Les attaques terroristes du 11 septembre 2001 ont symbolisé l’entrée historique dans le XXIe siècle. Toutefois, l’attaque perpétrée par Al-Qaida et ses conséquences marquent moins un basculement de l’ordre mondial que l’accélération de mouvements qui étaient déjà perceptibles: déclin américain; globalisation du terrorisme islamiste; valorisation du discours du « choc des civilisations ». Plus de 20 ans après, que reste-t-il des attentats du 11 septembre 2001 ? Djihadisme, islamophobie, obsession sécuritaire, complotisme… Un sombre héritage auquel peu de pays du monde échappent.
Les attaques terroristes du 11 septembre 2001 ont érigé la figure de l’Arabo-musulman en figure de l’ennemi symbolique et stratégique de l’Occident. Une construction conforme à la thèse du « choc des civilisations » développée par le politologue américain Samuel Huntington. Selon laquelle l’ordre du monde tient à un conflit de systèmes de valeurs dans lequel la civilisation islamique menacerait l’Occident.
Le choc des civilisations et djihadisme : deux faces d’une même pièce
Tenants de cette théorie, les néoconservateurs américains ont exploité l’évènement avec cynisme pour justifier une invasion militaire de l’Irak en 2003. Ironie de l’histoire, cette intervention militaire qui prétendait vouloir exporter la démocratie est à l’origine de la naissance d’une créature djihadiste plus destructrice encore qu’Al-Qaida: Daech. L’« Etat islamique », organisation terroriste aux prétentions califales, frappe indistinctement les mondes arabe, musulman et occidental.
Une violence qui se déchaîne sur fond de montée d’idéologies identitaro-nationalistes dans le monde. La montée des diverses variantes de l’islamisme en est une manifestation spectaculaire, mais ce n’est pas la seule, loin s’en faut. Un national-populisme teinté de xénophobie agite les démocraties occidentales (américaines, et européennes), indienne ou encore israélienne.
Dans le même temps, cette approche identitaire des enjeux politiques et géopolitiques est infirmée par des faits aussi marquants que le rapprochement stratégique entre Israël et les régimes arabes sunnites (du Golfe jusqu’au Maroc), ou la guerre entre le Russie et l’Ukraine, deux pays qui connaissent une profonde proximité culturelle.
Le déclin occidental
Les attaques terroristes du 11 septembre 2001 avaient frappé l’hyperpuissance américaine, sur son propre territoire, en plein cœur de New York et de Washington, en touchant des « sites-cibles » phares de sa puissance financière (les tours jumelles du World Trade Center) et militaire (le Pentagone). Le fait, sans précédent a coûté la vie à plus de 3000 civils.

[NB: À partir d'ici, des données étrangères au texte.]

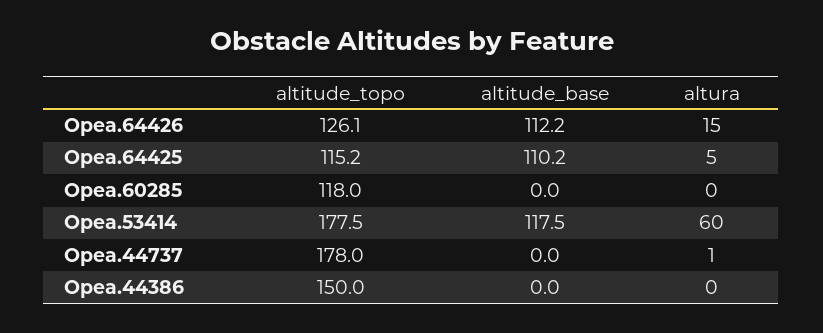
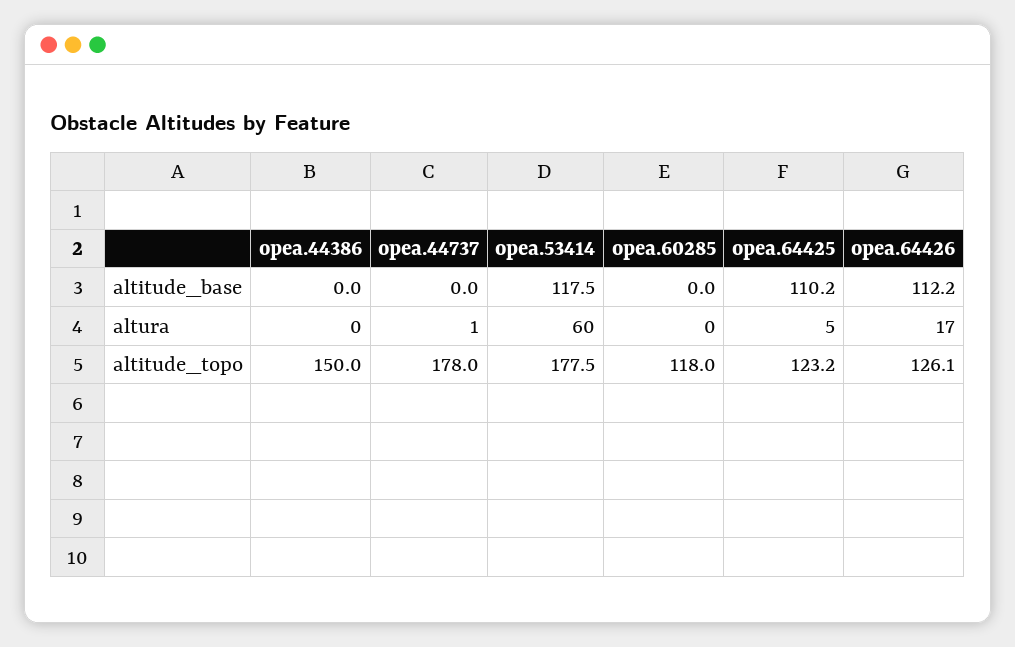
altura, Opea.64426: 15 -> 17
altitude_topo, Opea.64425: 115.2 -> 123.2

Ces attaques qui avaient justifié l’intervention militaire de l’OTAN en Afghanistan où étaient basées les forces d’Al-Qaïda. 20 ans après, nous avons assisté au retrait précipité des armées anglo-américaines de l’aéroport de Kaboul (suite à la prise de la capitale afghane par les Talibans). Les évènements et images à forte charge symbolique se succèdent pour signifier ce déclin occidental. Le contexte et les processus sont à chaque fois différents, mais ils renvoient toujours à la même réalité tendancielle: les puissances qui ont organisé le monde pendant des siècles ne mènent plus le jeu international. Les relations internationales contemporaines sont marquées par un déclin des Etats-Unis et une véritable « provincialisation » de l’Europe, des pôles de puissance constitutifs du noyau dur de l’occident tel qu’il est traditionnellement conçu et représenté.
La mondialisation globalise la scène internationale, relativise politiquement et culturellement l’attractivité de Washington et qui, en promouvant l’interdépendance, limite la portée de l’alignement sur les positions occidentales. La mondialisation a fait naître progressivement un questionnement à la fois stratégique et existentielle sur la place de l’Occident dans un monde globalisé et interdépendant. Le monde occidental se découvre vulnérable face à un mouvement de mondialisation que ses dirigeants ont voulu et impulsé dans sa dimension économique et commerciale. Un mouvement qui leur a échappé au point d’être de plus en plus perçu comme une source de menace multidimentionnelle.
Le complotisme comme menace pour la démocratie
Les attentats du 11 septembre ont nourri diverses théories complotistes. Loin d’être anecdotique, ce phénomène est devenu un phénomène prégnant de notre temps. La pandémie de Covid en offre un exemple significatif…
Si un regard critique sur le traitement de l’information et sur les médias participe du débat démocratique, l’attitude consistant à voir une entreprise de désinformation ou de manipulation dans la plupart des explications scientifiques, politiques et journalistiques constitue une menace pour la démocratie. Le complotisme est un simplisme qui permet d’expliquer ce qu’on ne comprend pas ou ce dont on a peur. Y compris en identifiant des responsables à nos malheurs.